• [Task input]:
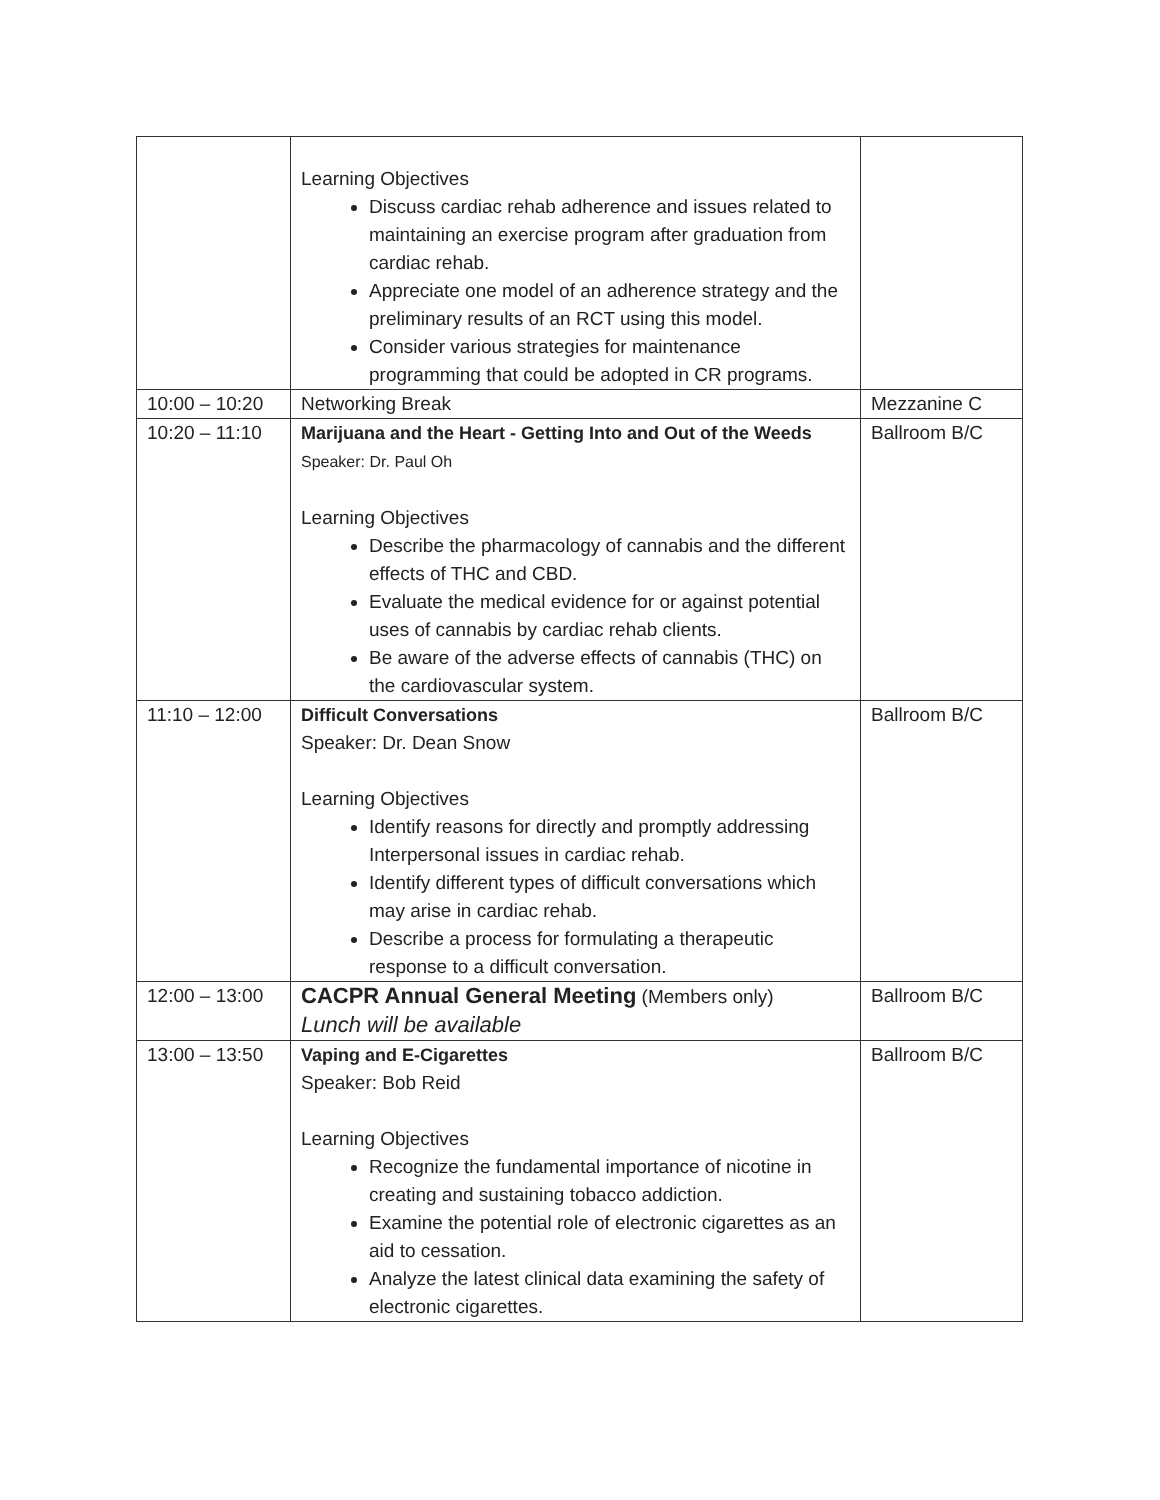| | Learning Objectives Discuss cardiac rehab adherence and issues related to maintaining an exercise program after graduation from cardiac rehab. Appreciate one model of an adherence strategy and the preliminary results of an RCT using this model. Consider various strategies for maintenance programming that could be adopted in CR programs. | |
| 10:00 – 10:20 | Networking Break | Mezzanine C |
| 10:20 – 11:10 | Marijuana and the Heart - Getting Into and Out of the Weeds Speaker: Dr. Paul Oh Learning Objectives Describe the pharmacology of cannabis and the different effects of THC and CBD. Evaluate the medical evidence for or against potential uses of cannabis by cardiac rehab clients. Be aware of the adverse effects of cannabis (THC) on the cardiovascular system. | Ballroom B/C |
| 11:10 – 12:00 | Difficult Conversations Speaker: Dr. Dean Snow Learning Objectives Identify reasons for directly and promptly addressing Interpersonal issues in cardiac rehab. Identify different types of difficult conversations which may arise in cardiac rehab. Describe a process for formulating a therapeutic response to a difficult conversation. | Ballroom B/C |
| 12:00 – 13:00 | CACPR Annual General Meeting (Members only) Lunch will be available | Ballroom B/C |
| 13:00 – 13:50 | Vaping and E-Cigarettes Speaker: Bob Reid Learning Objectives Recognize the fundamental importance of nicotine in creating and sustaining tobacco addiction. Examine the potential role of electronic cigarettes as an aid to cessation. Analyze the latest clinical data examining the safety of electronic cigarettes. | Ballroom B/C |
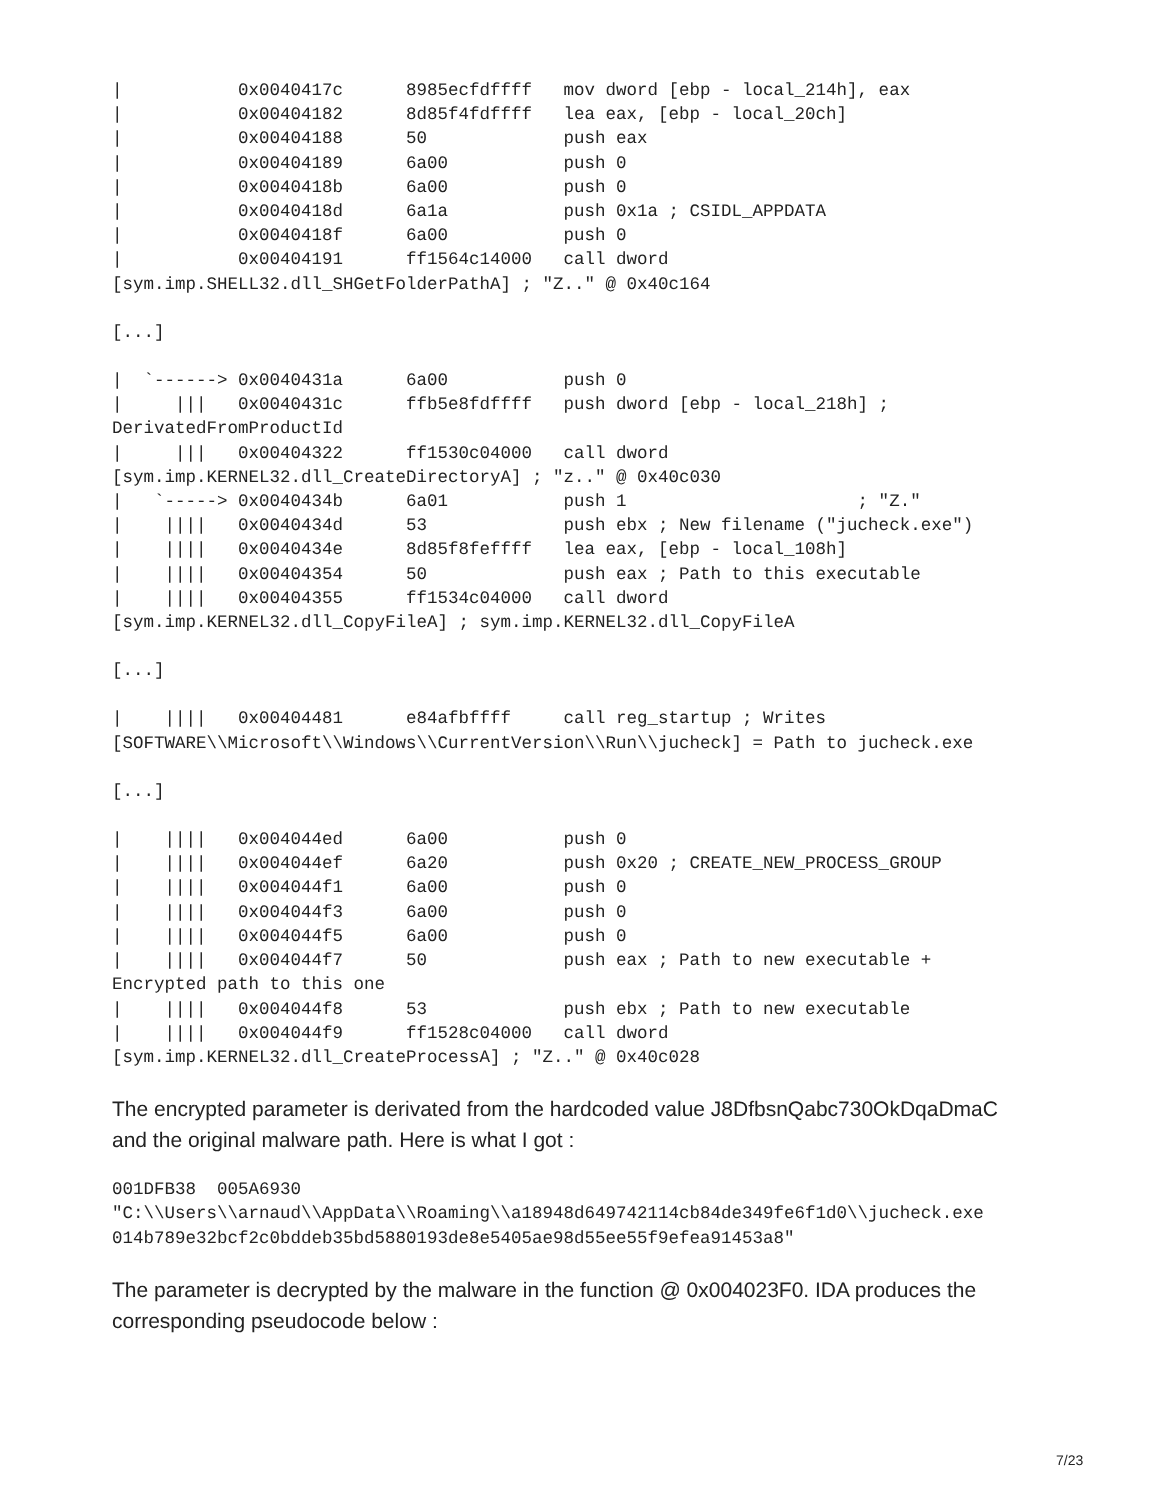|           0x0040417c      8985ecfdffff   mov dword [ebp - local_214h], eax
|           0x00404182      8d85f4fdffff   lea eax, [ebp - local_20ch]
|           0x00404188      50             push eax
|           0x00404189      6a00           push 0
|           0x0040418b      6a00           push 0
|           0x0040418d      6a1a           push 0x1a ; CSIDL_APPDATA
|           0x0040418f      6a00           push 0
|           0x00404191      ff1564c14000   call dword
[sym.imp.SHELL32.dll_SHGetFolderPathA] ; "Z.." @ 0x40c164
[...]
|  `------> 0x0040431a      6a00           push 0
|     |||   0x0040431c      ffb5e8fdffff   push dword [ebp - local_218h] ;
DerivatedFromProductId
|     |||   0x00404322      ff1530c04000   call dword
[sym.imp.KERNEL32.dll_CreateDirectoryA] ; "z.." @ 0x40c030
|   `-----> 0x0040434b      6a01           push 1                      ; "Z."
|    ||||   0x0040434d      53             push ebx ; New filename ("jucheck.exe")
|    ||||   0x0040434e      8d85f8feffff   lea eax, [ebp - local_108h]
|    ||||   0x00404354      50             push eax ; Path to this executable
|    ||||   0x00404355      ff1534c04000   call dword
[sym.imp.KERNEL32.dll_CopyFileA] ; sym.imp.KERNEL32.dll_CopyFileA
[...]
|    ||||   0x00404481      e84afbffff     call reg_startup ; Writes
[SOFTWARE\\Microsoft\\Windows\\CurrentVersion\\Run\\jucheck] = Path to jucheck.exe
[...]
|    ||||   0x004044ed      6a00           push 0
|    ||||   0x004044ef      6a20           push 0x20 ; CREATE_NEW_PROCESS_GROUP
|    ||||   0x004044f1      6a00           push 0
|    ||||   0x004044f3      6a00           push 0
|    ||||   0x004044f5      6a00           push 0
|    ||||   0x004044f7      50             push eax ; Path to new executable +
Encrypted path to this one
|    ||||   0x004044f8      53             push ebx ; Path to new executable
|    ||||   0x004044f9      ff1528c04000   call dword
[sym.imp.KERNEL32.dll_CreateProcessA] ; "Z.." @ 0x40c028
The encrypted parameter is derivated from the hardcoded value J8DfbsnQabc730OkDqaDmaC and the original malware path. Here is what I got :
001DFB38  005A6930
"C:\\Users\\arnaud\\AppData\\Roaming\\a18948d649742114cb84de349fe6f1d0\\jucheck.exe
014b789e32bcf2c0bddeb35bd5880193de8e5405ae98d55ee55f9efea91453a8"
The parameter is decrypted by the malware in the function @ 0x004023F0. IDA produces the corresponding pseudocode below :
7/23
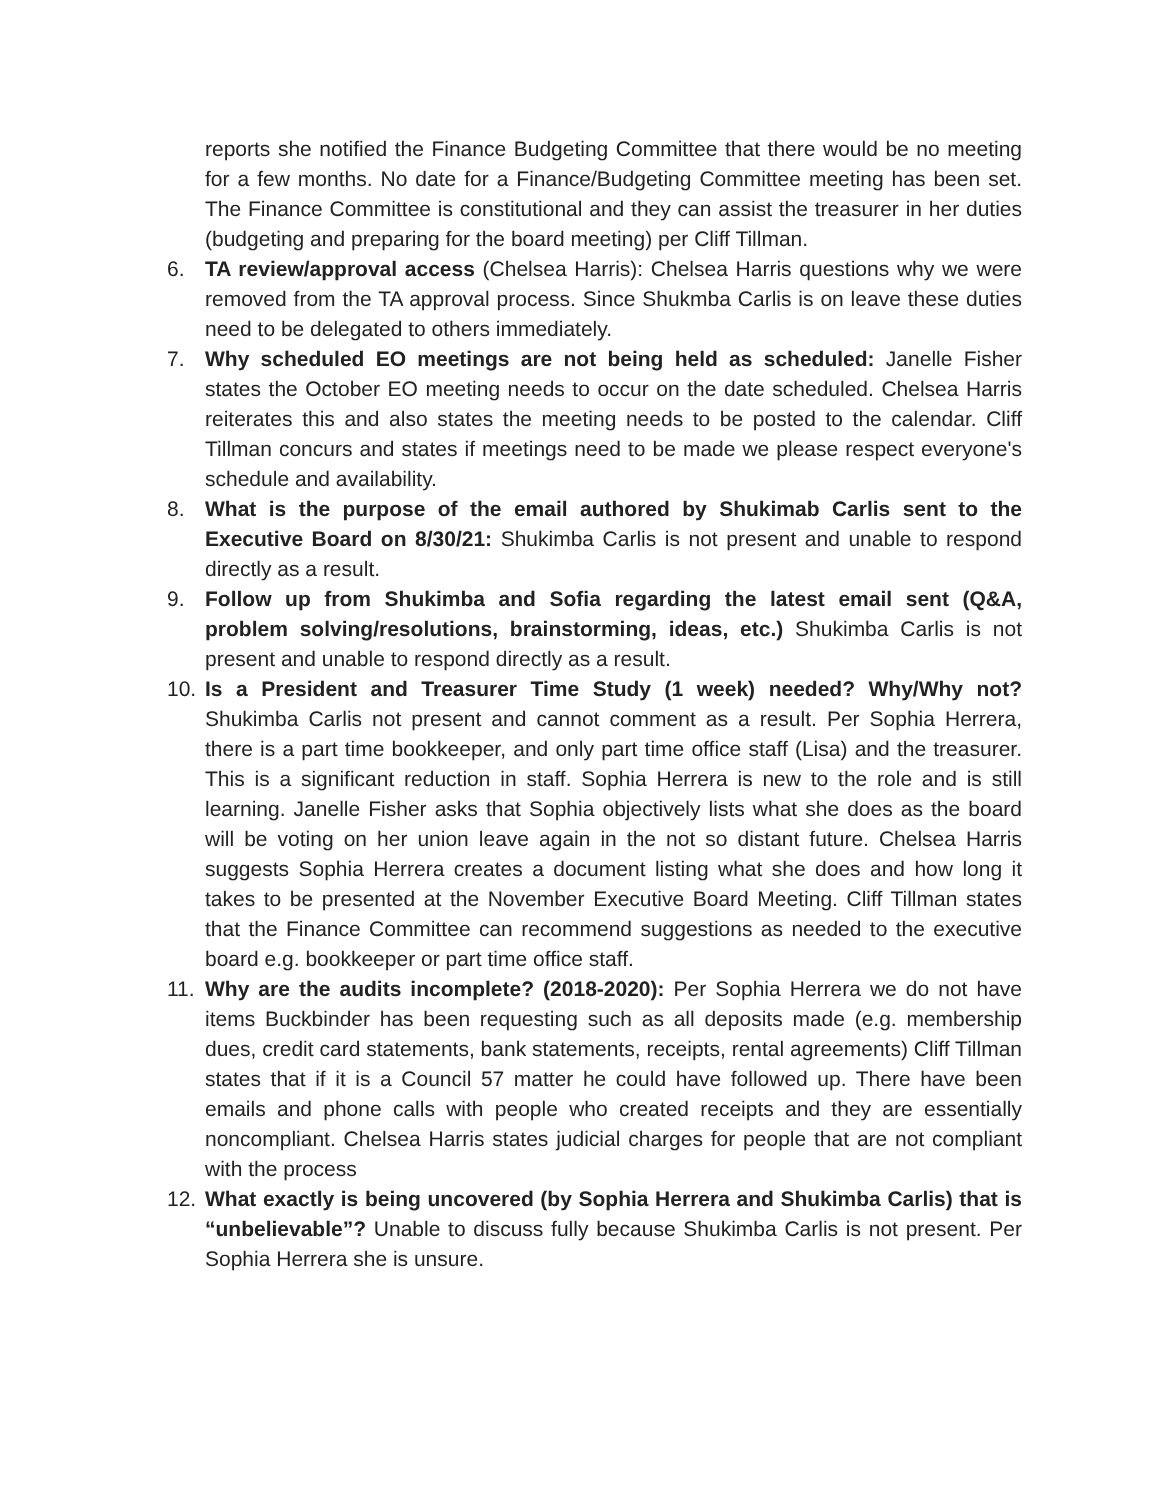reports she notified the Finance Budgeting Committee that there would be no meeting for a few months. No date for a Finance/Budgeting Committee meeting has been set. The Finance Committee is constitutional and they can assist the treasurer in her duties (budgeting and preparing for the board meeting) per Cliff Tillman.
6. TA review/approval access (Chelsea Harris): Chelsea Harris questions why we were removed from the TA approval process. Since Shukmba Carlis is on leave these duties need to be delegated to others immediately.
7. Why scheduled EO meetings are not being held as scheduled: Janelle Fisher states the October EO meeting needs to occur on the date scheduled. Chelsea Harris reiterates this and also states the meeting needs to be posted to the calendar. Cliff Tillman concurs and states if meetings need to be made we please respect everyone's schedule and availability.
8. What is the purpose of the email authored by Shukimab Carlis sent to the Executive Board on 8/30/21: Shukimba Carlis is not present and unable to respond directly as a result.
9. Follow up from Shukimba and Sofia regarding the latest email sent (Q&A, problem solving/resolutions, brainstorming, ideas, etc.) Shukimba Carlis is not present and unable to respond directly as a result.
10. Is a President and Treasurer Time Study (1 week) needed? Why/Why not? Shukimba Carlis not present and cannot comment as a result. Per Sophia Herrera, there is a part time bookkeeper, and only part time office staff (Lisa) and the treasurer. This is a significant reduction in staff. Sophia Herrera is new to the role and is still learning. Janelle Fisher asks that Sophia objectively lists what she does as the board will be voting on her union leave again in the not so distant future. Chelsea Harris suggests Sophia Herrera creates a document listing what she does and how long it takes to be presented at the November Executive Board Meeting. Cliff Tillman states that the Finance Committee can recommend suggestions as needed to the executive board e.g. bookkeeper or part time office staff.
11. Why are the audits incomplete? (2018-2020): Per Sophia Herrera we do not have items Buckbinder has been requesting such as all deposits made (e.g. membership dues, credit card statements, bank statements, receipts, rental agreements) Cliff Tillman states that if it is a Council 57 matter he could have followed up. There have been emails and phone calls with people who created receipts and they are essentially noncompliant. Chelsea Harris states judicial charges for people that are not compliant with the process
12. What exactly is being uncovered (by Sophia Herrera and Shukimba Carlis) that is “unbelievable”? Unable to discuss fully because Shukimba Carlis is not present. Per Sophia Herrera she is unsure.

• [Exercise objective]: Restate word for word the lines running from the first line of the material to the line containing "Mezzanine C |", inclusive, and drop every picture.

• [Response for this exercise]:
| | Learning Objectives Discuss cardiac rehab adherence and issues related to maintaining an exercise program after graduation from cardiac rehab. Appreciate one model of an adherence strategy and the preliminary results of an RCT using this model. Consider various strategies for maintenance programming that could be adopted in CR programs. | |
| 10:00 – 10:20 | Networking Break | Mezzanine C |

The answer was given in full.